California Insurance Commissioner Dave Jones on Wednesday slammed UnitedHealth Group — the nation’s largest private insurance company — over its decision to cut benefits and raise premiums for health plans used by close to 5,000 California small businesses. The combination of cuts and hikes would amount to a nearly eight percent rate hike for small business owners and their employees.
“At a time when small businesses are struggling to survive, UnitedHealthcare’s rate increase is just one more unwarranted economic burden on California’s small business owners and their employees,” said Jones. He estimated that close to 45,000 small business employees could be affected by the hikes.
Jones’ comments were quickly dismissed by UnitedHealth, as a spokesman argued that the annual increase would merely be two percent for customers. But that two percent figure likely only take into account the requested premium rate hike, not the cuts to benefits provided on relevant health plans. Previous, seemingly-arbitrary rate hikes by UnitedHealth and other insurers have led Jones to become a vocal advocate for greater insurance commission authority on the issue, and he has been pushing for the passage of a 2014 popular referendum that would “grant state officials the power to reject unreasonable rate increases for health coverage.”
This certainly isn’t the first time that UnitedHealth has engaged in profit-seeking behavior at the expense of government and employer health expenditures and workers’ benefits.
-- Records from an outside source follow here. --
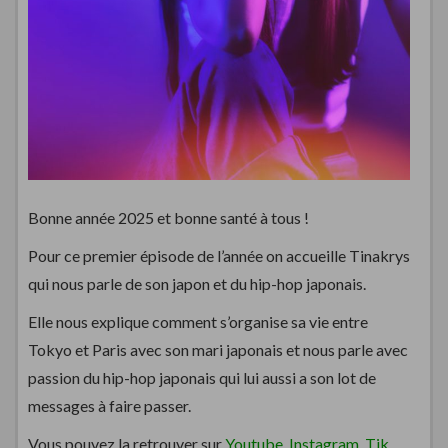
Bonne année 2025 et bonne santé à tous !
Pour ce premier épisode de l’année on accueille Tinakrys
qui nous parle de son japon et du hip-hop japonais.
Elle nous explique comment s’organise sa vie entre
Tokyo et Paris avec son mari japonais et nous parle avec
passion du hip-hop japonais qui lui aussi a son lot de
messages à faire passer.
Vous pouvez la retrouver sur
Youtube
,
Instagram
,
Tik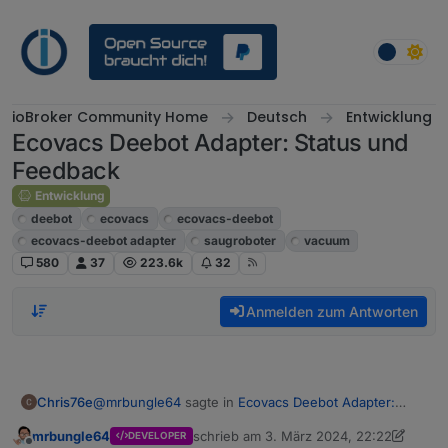
Weiter zum Inhalt
ioBroker Community Home
Deutsch
Entwicklung
Ecovacs Deebot Adapter: Status und
Feedback
Entwicklung
deebot
ecovacs
ecovacs-deebot
ecovacs-deebot adapter
saugroboter
vacuum
580
37
223.6k
32
Anmelden zum Antworten
@
mrbungle64
sagte in
Ecovacs Deebot Adapter:
Chris76e
Status und Feedback
:
mrbungle64
schrieb am
3. März 2024, 22:22
DEVELOPER
zuletzt editiert von mrbungle64
3. März 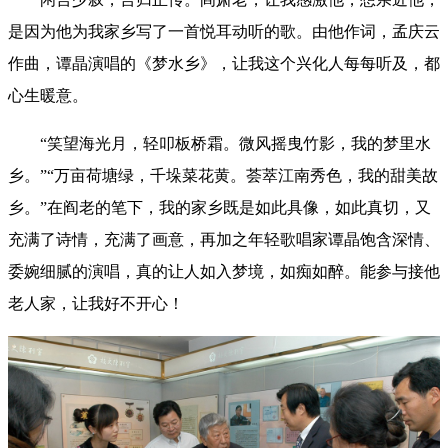
是因为他为我家乡写了一首悦耳动听的歌。由他作词，孟庆云
作曲，谭晶演唱的《梦水乡》，让我这个兴化人每每听及，都
心生暖意。
“笑望海光月，轻叩板桥霜。微风摇曳竹影，我的梦里水
乡。”“万亩荷塘绿，千垛菜花黄。荟萃江南秀色，我的甜美故
乡。”在阎老的笔下，我的家乡既是如此具像，如此真切，又
充满了诗情，充满了画意，再加之年轻歌唱家谭晶饱含深情、
委婉细腻的演唱，真的让人如入梦境，如痴如醉。能参与接他
老人家，让我好不开心！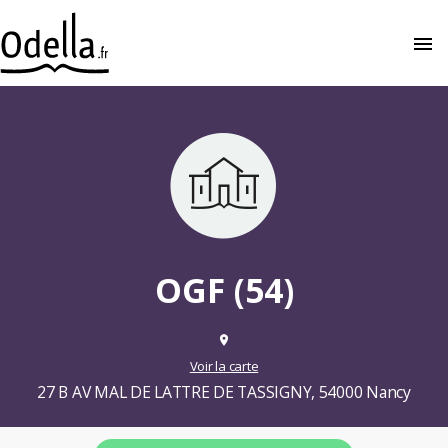
menu
close
OGF (54)
place
Voir la carte
27 B AV MAL DE LATTRE DE TASSIGNY, 54000 Nancy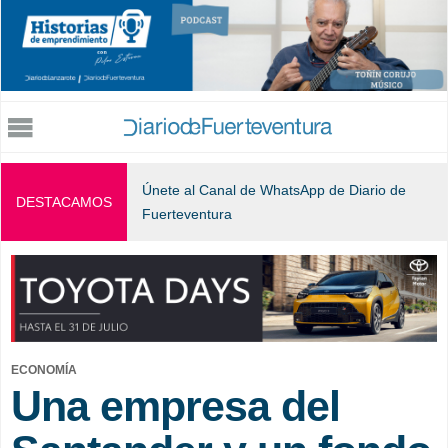
Jump to navigation
Únete al Canal de WhatsApp de Diario de
DESTACAMOS
Fuerteventura
ECONOMÍA
Una empresa del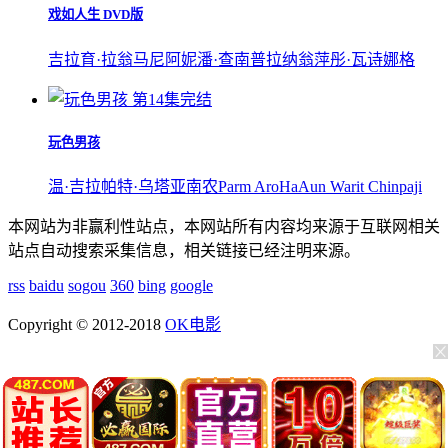
戏如人生 DVD版
吉拉育·拉翁马尼
阿妮潘·查南普拉纳翁
萍彤·瓦诗娜格
第14集完结
玩色男孩
温·吉拉帕特·乌塔亚南农
Parm AroHa
Aun Warit Chinpaji
本网站为非赢利性站点，本网站所有内容均来源于互联网相关
站点自动搜索采集信息，相关链接已经注明来源。
rss
baidu
sogou
360
bing
google
Copyright © 2012-2018
OK电影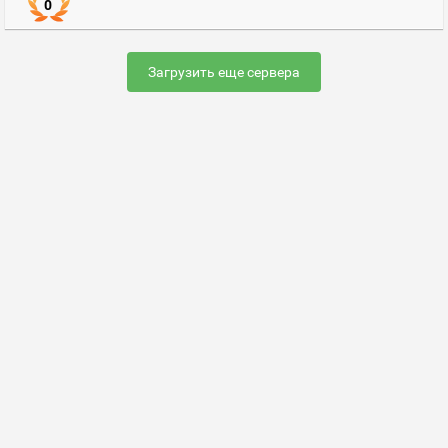
0
Загрузить еще сервера
Раскрутить сервер
FAQ по настройке сервера
Добавить сервер
Контакты
Карта сайта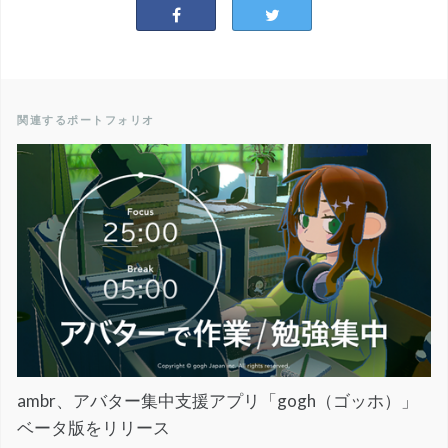
関連するポートフォリオ
ambr、アバター集中支援アプリ「gogh（ゴッホ）」
ベータ版をリリース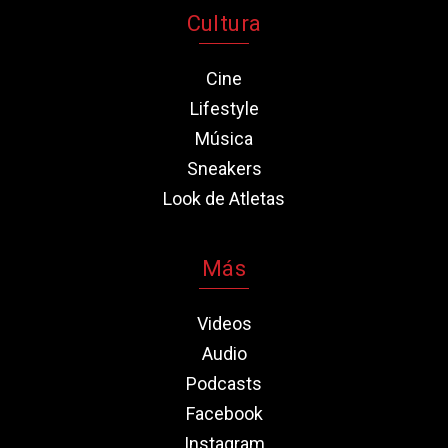
Cultura
Cine
Lifestyle
Música
Sneakers
Look de Atletas
Más
Videos
Audio
Podcasts
Facebook
Instagram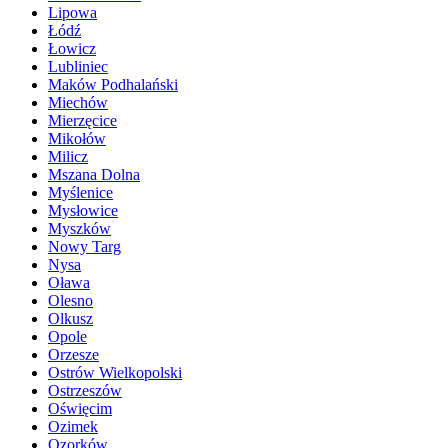
Lipowa
Łódź
Łowicz
Lubliniec
Maków Podhalański
Miechów
Mierzęcice
Mikołów
Milicz
Mszana Dolna
Myślenice
Mysłowice
Myszków
Nowy Targ
Nysa
Oława
Olesno
Olkusz
Opole
Orzesze
Ostrów Wielkopolski
Ostrzeszów
Oświęcim
Ozimek
Ozorków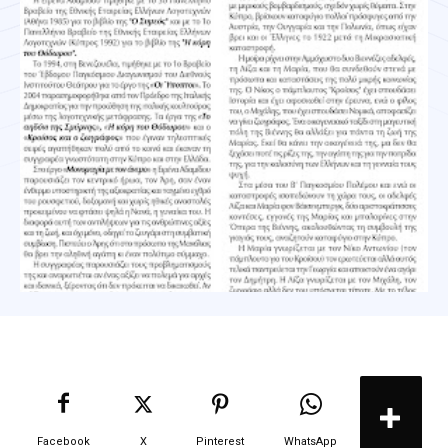
Facebook
X
Pinterest
WhatsApp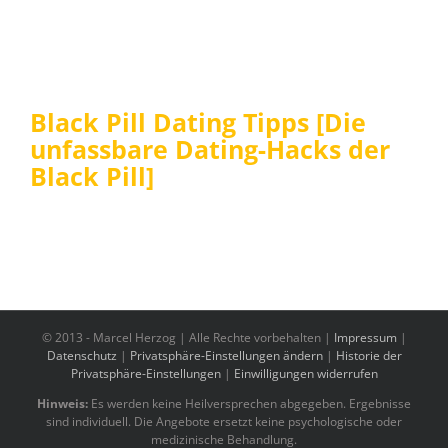
Black Pill Dating Tipps [Die
unfassbare Dating-Hacks der
Black Pill]
© 2013 -
Marcel Herzog | Alle Rechte vorbehalten |
Impressum
|
Datenschutz
|
Privatsphäre-Einstellungen ändern
|
Historie der
Privatsphäre-Einstellungen
|
Einwilligungen widerrufen
Hinweis:
Es werden keine Heilversprechen abgegeben. Ergebnisse
sind individuell. Die Angebote ersetzt keine psychologische oder
medizinische Behandlung.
The company recently complained that it wasn’t receiving enough government money despite massive profits and favorable Medicare reimbursement rates, and is one of several companies using Obamacare as a scapegoat for its extravagant rate increases.
In fact, arbitrary rate increases were par-for-the-course long before Obamacare’s passage, and the reform law actually contains protections against sticker shock and fallback measures for Americans who cannot afford private insurance coverage. But given UnitedHealth’s and other insurers’ quests for ever-increasing profits, many state insurance commissioners are looking to more closely scrutinize rate requests to see if they are reasonable.